El director achaca esta situación a que se ha tratado de “los años más oscuros de la crisis, con personas mayores de 50 años que se han quedado en el paro o que han perdido su casa”, por lo que este tipo de consumo “se ha convertido en una forma barata de acceder a la droga”, que además está muy presente en la sociedad.

Historia

A lo largo de estos 25 años el perfil del usuario de Proyecto Hombre así como el de los familiares del mismo han cambiado de forma sustancial.
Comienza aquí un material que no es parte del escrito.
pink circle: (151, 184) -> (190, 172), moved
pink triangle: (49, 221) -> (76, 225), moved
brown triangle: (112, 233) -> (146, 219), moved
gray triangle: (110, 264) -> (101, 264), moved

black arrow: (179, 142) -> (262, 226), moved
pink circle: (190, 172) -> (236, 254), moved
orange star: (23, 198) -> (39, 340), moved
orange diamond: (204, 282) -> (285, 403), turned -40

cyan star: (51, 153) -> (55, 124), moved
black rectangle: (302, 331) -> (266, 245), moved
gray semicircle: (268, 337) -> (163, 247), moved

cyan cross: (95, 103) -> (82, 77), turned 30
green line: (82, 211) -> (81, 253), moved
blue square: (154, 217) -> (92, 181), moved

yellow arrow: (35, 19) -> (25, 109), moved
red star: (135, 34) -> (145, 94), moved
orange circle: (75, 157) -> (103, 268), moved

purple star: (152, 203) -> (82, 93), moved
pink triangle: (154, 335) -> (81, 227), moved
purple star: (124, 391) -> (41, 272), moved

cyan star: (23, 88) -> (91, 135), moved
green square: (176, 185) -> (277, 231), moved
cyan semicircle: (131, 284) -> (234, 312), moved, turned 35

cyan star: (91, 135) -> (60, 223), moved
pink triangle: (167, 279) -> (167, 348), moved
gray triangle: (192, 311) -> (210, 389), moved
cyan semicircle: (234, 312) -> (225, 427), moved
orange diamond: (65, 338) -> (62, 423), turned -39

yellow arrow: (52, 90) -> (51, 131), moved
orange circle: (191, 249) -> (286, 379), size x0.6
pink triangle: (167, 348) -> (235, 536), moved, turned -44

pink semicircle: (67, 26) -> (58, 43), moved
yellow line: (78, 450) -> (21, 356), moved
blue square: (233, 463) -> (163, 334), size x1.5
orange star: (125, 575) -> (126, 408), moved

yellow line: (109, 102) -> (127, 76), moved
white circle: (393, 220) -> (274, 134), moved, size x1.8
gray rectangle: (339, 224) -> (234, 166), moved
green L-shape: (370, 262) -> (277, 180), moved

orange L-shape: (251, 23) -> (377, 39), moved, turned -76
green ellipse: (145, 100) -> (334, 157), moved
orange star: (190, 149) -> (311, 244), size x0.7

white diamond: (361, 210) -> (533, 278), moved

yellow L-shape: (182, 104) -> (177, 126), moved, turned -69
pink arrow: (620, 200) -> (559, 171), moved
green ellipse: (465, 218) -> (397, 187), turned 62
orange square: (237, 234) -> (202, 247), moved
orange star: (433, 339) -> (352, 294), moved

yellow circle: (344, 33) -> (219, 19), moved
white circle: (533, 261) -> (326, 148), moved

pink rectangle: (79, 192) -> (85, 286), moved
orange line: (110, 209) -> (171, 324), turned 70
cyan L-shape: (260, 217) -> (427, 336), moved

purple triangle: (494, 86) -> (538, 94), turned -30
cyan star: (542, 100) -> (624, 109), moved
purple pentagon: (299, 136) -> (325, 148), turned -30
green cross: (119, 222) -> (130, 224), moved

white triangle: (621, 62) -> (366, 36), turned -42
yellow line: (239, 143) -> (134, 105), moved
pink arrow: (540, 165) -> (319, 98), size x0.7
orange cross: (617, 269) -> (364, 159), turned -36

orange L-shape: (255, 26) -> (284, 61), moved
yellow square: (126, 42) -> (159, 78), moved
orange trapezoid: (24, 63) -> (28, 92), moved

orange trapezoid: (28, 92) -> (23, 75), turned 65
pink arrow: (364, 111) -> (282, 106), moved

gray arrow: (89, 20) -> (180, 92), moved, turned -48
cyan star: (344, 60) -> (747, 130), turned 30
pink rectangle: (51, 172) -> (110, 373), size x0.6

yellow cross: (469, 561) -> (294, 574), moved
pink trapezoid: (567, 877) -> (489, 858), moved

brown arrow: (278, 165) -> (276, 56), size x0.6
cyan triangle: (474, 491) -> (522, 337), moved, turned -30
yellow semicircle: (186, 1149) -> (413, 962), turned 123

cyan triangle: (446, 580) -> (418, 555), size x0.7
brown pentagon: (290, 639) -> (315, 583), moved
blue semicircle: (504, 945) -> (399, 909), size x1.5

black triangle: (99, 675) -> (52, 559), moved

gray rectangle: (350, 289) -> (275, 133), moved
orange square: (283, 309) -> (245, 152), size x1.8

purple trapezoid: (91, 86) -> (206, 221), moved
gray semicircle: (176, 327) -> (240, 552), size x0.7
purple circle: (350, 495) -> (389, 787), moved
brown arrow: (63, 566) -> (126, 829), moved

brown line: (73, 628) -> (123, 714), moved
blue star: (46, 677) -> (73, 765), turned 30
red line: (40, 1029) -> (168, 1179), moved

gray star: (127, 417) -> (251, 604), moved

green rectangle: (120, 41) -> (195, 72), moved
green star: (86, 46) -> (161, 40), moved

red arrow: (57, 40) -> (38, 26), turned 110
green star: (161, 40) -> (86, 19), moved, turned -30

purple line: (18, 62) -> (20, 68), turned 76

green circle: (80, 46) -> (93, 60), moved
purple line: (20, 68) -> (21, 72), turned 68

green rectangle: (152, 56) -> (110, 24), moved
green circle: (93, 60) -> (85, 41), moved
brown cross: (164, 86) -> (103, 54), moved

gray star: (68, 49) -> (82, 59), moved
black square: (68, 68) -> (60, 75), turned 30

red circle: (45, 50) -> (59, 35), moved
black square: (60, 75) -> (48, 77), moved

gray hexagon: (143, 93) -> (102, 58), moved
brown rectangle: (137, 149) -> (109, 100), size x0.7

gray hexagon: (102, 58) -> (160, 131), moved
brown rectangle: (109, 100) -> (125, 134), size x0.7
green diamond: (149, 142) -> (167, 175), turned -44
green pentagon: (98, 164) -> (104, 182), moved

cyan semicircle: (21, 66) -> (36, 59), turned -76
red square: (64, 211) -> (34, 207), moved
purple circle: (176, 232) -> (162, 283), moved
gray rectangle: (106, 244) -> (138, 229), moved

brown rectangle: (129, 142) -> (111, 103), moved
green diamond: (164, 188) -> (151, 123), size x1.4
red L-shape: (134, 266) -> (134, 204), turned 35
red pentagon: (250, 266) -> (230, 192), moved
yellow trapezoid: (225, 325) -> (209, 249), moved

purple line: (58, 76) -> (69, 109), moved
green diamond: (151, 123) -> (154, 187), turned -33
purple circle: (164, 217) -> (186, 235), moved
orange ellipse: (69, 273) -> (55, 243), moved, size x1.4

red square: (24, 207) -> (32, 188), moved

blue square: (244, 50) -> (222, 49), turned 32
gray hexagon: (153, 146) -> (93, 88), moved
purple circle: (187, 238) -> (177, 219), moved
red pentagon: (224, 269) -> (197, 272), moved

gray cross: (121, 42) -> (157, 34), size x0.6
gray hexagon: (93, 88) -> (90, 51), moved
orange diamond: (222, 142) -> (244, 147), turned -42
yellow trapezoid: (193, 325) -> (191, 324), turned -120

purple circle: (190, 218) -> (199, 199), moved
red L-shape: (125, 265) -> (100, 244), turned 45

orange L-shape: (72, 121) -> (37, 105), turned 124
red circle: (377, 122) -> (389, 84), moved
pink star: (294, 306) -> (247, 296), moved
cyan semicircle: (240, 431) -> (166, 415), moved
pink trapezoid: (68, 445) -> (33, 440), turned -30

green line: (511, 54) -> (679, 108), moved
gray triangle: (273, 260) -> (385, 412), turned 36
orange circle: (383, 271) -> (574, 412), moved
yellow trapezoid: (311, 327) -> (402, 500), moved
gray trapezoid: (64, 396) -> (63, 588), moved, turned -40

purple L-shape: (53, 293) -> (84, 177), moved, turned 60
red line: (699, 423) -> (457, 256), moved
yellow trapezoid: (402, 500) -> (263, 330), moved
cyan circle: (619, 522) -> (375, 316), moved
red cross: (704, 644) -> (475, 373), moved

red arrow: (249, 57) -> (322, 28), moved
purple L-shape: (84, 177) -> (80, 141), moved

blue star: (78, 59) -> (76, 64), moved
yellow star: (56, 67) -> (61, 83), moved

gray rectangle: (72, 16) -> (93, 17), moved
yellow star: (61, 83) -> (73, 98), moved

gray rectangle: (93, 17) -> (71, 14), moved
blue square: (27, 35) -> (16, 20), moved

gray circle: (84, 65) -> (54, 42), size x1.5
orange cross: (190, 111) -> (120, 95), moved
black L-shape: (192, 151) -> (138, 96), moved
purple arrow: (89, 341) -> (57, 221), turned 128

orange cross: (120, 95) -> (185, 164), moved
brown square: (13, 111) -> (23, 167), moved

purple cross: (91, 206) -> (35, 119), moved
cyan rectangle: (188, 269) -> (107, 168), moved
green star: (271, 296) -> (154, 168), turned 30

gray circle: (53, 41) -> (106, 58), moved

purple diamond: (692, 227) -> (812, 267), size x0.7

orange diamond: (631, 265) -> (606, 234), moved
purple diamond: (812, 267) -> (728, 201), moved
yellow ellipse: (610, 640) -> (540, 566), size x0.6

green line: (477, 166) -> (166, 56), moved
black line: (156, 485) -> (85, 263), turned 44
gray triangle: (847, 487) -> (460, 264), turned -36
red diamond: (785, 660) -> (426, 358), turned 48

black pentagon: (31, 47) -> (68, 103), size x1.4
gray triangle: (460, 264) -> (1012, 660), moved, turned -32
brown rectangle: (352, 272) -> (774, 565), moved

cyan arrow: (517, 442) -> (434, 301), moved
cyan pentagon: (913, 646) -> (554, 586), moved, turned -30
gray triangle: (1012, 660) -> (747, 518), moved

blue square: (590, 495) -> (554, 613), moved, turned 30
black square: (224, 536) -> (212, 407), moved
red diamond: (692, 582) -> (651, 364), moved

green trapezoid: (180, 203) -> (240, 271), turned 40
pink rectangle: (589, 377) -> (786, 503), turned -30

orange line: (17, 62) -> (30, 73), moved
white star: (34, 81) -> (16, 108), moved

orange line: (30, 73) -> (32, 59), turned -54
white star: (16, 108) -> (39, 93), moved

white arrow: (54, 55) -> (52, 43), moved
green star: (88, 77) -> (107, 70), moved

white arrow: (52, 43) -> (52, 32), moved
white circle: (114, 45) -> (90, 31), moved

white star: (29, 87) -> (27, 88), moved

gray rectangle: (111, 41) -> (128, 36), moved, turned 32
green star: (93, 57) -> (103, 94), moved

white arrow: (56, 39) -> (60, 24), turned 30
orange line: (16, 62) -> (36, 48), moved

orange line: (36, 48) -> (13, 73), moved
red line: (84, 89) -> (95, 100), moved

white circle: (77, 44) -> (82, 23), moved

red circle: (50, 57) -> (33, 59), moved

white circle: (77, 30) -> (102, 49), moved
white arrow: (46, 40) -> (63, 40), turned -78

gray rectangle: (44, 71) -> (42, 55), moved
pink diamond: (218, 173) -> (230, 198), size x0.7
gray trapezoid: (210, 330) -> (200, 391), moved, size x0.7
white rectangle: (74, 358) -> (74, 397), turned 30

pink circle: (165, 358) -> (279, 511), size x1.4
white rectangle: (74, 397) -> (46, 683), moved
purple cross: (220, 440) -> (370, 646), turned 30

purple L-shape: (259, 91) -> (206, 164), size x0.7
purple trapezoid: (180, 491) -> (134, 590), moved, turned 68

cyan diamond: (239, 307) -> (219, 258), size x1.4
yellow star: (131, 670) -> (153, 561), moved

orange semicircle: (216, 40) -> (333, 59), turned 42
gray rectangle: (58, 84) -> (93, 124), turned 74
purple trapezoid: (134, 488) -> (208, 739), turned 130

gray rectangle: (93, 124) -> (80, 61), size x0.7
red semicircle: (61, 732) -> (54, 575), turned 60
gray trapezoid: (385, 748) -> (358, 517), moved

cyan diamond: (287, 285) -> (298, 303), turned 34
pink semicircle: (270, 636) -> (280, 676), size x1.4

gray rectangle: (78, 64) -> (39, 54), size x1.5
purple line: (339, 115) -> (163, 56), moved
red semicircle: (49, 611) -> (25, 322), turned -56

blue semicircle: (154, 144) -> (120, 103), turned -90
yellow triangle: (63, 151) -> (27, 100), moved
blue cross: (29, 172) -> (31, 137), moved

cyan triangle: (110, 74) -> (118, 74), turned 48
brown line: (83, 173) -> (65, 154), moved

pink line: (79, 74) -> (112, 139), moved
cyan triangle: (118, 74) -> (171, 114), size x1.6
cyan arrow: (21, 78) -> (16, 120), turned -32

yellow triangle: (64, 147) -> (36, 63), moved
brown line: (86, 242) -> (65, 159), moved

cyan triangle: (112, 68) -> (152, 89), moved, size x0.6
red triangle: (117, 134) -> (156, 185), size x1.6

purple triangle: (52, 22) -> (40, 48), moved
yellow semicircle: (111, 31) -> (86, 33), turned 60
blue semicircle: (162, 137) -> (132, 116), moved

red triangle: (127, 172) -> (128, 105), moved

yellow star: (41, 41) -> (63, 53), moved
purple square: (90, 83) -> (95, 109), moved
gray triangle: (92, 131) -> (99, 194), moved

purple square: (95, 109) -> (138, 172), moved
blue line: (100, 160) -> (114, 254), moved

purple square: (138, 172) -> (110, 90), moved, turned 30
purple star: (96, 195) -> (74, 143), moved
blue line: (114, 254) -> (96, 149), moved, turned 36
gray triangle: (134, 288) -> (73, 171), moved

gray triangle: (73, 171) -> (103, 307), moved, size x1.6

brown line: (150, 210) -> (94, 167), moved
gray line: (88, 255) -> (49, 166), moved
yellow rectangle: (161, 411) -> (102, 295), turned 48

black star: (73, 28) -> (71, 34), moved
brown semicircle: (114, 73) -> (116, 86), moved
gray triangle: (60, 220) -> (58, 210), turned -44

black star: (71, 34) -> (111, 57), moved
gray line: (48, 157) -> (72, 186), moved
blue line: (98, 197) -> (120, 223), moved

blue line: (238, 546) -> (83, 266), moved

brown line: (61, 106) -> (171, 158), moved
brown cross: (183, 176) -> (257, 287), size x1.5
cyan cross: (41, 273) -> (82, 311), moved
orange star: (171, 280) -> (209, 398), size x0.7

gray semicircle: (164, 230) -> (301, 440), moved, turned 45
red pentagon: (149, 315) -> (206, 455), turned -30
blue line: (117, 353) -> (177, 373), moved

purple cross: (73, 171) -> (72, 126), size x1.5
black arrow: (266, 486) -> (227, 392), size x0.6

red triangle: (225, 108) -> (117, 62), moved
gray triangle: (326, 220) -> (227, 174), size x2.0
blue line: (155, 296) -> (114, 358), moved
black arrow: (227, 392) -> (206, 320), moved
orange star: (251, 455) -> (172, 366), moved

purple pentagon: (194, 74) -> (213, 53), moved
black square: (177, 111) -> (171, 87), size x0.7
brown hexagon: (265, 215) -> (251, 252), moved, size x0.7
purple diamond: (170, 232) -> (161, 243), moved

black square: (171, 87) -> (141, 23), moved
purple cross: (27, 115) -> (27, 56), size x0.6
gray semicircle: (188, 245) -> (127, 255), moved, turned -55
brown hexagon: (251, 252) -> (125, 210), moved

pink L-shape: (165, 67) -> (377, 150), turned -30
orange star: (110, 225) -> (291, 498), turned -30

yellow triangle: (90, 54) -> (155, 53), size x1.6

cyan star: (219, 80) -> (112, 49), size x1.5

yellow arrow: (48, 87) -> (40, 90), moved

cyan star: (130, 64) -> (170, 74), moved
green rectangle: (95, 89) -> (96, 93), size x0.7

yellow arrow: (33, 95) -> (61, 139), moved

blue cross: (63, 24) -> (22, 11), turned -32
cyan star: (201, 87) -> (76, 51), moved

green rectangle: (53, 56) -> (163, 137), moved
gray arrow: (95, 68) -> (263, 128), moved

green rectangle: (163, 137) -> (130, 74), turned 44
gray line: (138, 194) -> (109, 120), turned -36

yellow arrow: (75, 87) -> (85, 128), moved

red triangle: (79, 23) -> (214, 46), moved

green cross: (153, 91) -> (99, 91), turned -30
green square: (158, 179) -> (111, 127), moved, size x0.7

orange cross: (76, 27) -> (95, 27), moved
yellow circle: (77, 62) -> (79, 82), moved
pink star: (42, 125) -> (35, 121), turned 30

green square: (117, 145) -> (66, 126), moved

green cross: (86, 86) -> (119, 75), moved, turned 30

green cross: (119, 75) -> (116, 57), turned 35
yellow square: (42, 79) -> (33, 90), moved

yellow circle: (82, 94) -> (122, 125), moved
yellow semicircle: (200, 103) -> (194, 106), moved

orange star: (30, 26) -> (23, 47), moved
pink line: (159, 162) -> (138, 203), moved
Así, en la actualidad la entidad realiza programas en los que tienen una amplia cabida menores infractores por violencia en el ámbito familiar, hecho impensable cuando Proyecto Hombre abrió sus puertas en Huelva.

En esos momentos la asociación empezó con el programa base, que fue evolucionando ya que el perfil social del usuario ha cambiado junto con el de una de las figuras relevantes en el ámbito de la recuperación, la de las madres, que con los años tienen una incorporación más acentuada al mercado laboral, lo que impide que estas puedan hacer el acompañamiento ambulatorio de los hijos al centro.

Por todo ello, en 2002, fue necesario abrir el centro de acogida de forma residencial, ubicado en las inmediaciones del Hospital Infanta Elena. Paralelamente, el ‘boom’ de la droga comenzó a bajar y empezó a aparecer “una falta de interés” por acompañar y estar pendiente del afectado como ocurría en los primeros años, en los que la sociedad es más sensible a la problemática de la drogadicción.

Para el director este aparente desinterés que han constatado desde la entidad se debe en gran parte “por el cansancio que supone la droga en el ámbito familiar, porque esta arrasa a nivel económico y sobre todo a nivel emocional, ya que genera entre los familiares desconfianza e incertidumbre”.

Programa de la cocaína

Uno de los programas a los que se acogieron muchos usuarios fue el de la cocaína, que empezó a funcionar en el 2000, época en la que este estupefaciente empezaba a tomar fuerza y se daba en perfiles de personas que no tenían el autoconcepto de drogadicto, ya que se trataba de gente trabajadora, que asociaba el consumo al fin de semana.

Será en 2005 cuando Proyecto Hombre inaugura el programa Joven, orientado a adolescentes con conductas disruptivas y a su familia, lo que supone un paso adaptativo importante en cuanto a la realidad social. Se trata en este caso de un consumo problemático sin una adicción consolidada, ya que esta no se ha generado porque no ha habido tiempo suficiente.

Este trabajo orientado a jóvenes también se materializó en un programa que estuvo activo de 2008 a 2012, en el que Proyecto Hombre trató a menores de reforma, a través de la Ley del Menor, contratados por la Junta de Andalucía.